Joe Paterno did everything the law requires after his graduate assistant Mike McQueary told him about the heinous act he witnessed in 2002.
And the university’s Board of Trustees did the right thing Wednesday night by terminating his exceptional career at Penn State – now, immediately, with no further delay.
Paterno fulfilled his legal duty by informing his departmental superior, Athletic Director Tim Curley, of what McQueary said. He followed the chain of command by leaving the matter in the hands of the officials above him.
But, in truth, in State College, PA, there is nobody above Joe Paterno.
Forget the law, forget the bureaucratic niceties. If Paterno had followed up his initial report by asking Curley, or university vice president Gary Schultz (who oversees the campus police), or the university’s president Graham Spanier what they’d found out and what actions were being taken, you can be damn sure they’d have done more than tell Jerry Sandusky not to bring young boys onto the campus any more.
The grand jury’s findings contain this devastating passage: “[There was no] attempt to investigate, to identify [the victim] or to protect that child or any others from similar conduct, except as related to preventing its reoccurrence on University property.” [Emphasis added.]
These officials instead chose to protect the reputation of a longtime figure in the Penn State football program – and by extension the program and the university itself – rather than report an alleged anal rape of a ten-year-old boy to the police and child protective service agencies.
They had to go. They all had to go.
And surely nobody knew this better than Joe Paterno himself.
His Grand Experiment– a fifty-year effort to show that football can not only co-exist with academic excellence but can help promote it – was being used as an excuse to hide an evil secret, when hiding it meant allowing it to continue.
It’s downright Shakespearean, a monarch brought low because of his court’s efforts to guard his good name rather than embody his ideals.
We hold Paterno to a high standard, because he has always demanded that he be judged by one – usually to good effect.
It must not be forgotten that Paterno’s name has been a good one, and he has embodied a rare ideal.

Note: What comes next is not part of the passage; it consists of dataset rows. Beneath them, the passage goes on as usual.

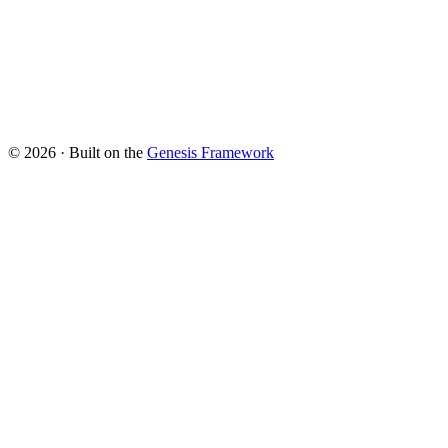
© 2026 · Built on the
Genesis Framework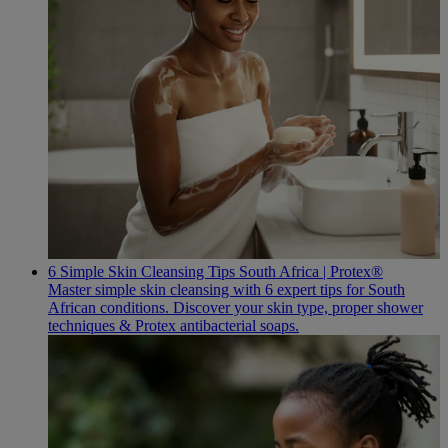
6 Simple Skin Cleansing Tips South Africa | Protex®
Master simple skin cleansing with 6 expert tips for South
African conditions. Discover your skin type, proper shower
techniques & Protex antibacterial soaps.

His accomplishments are reflected not in a won-lost record or count of national championships, but in a library endowed, a university enhanced, a community created.
It is impossible to imagine a coach today who will mean as much to his school. Les Miles? Bob Stoops? Nick Saban? Please.
All of that makes it more painful that Paterno did not recognize the ineradicable stain placed upon his program by the events described in the grand jury’s findings. Having failed to lead when it might have made a difference, he should have resigned as soon as the consequences of that inaction became apparent.
He left it up to the trustees to do the right thing, as he had left it to the Athletic Director and the Vice President for Finance and Business and the University President.
They all had to go. They had to go because nothing less than a complete overhaul could begin to overcome the taint of what they did and did not do.
Joe Paterno is in no way, shape, or form a victim. The victim is a nineteen- or twenty-year-old who lives with the memory of being allegedly assaulted by a much older and larger man in a locker room shower nine years ago – and an unknown number of young men and boys like him.
In words usually attributed to a different Burke (Edmund), “All that is necessary for the triumph of evil is for good men to do nothing.”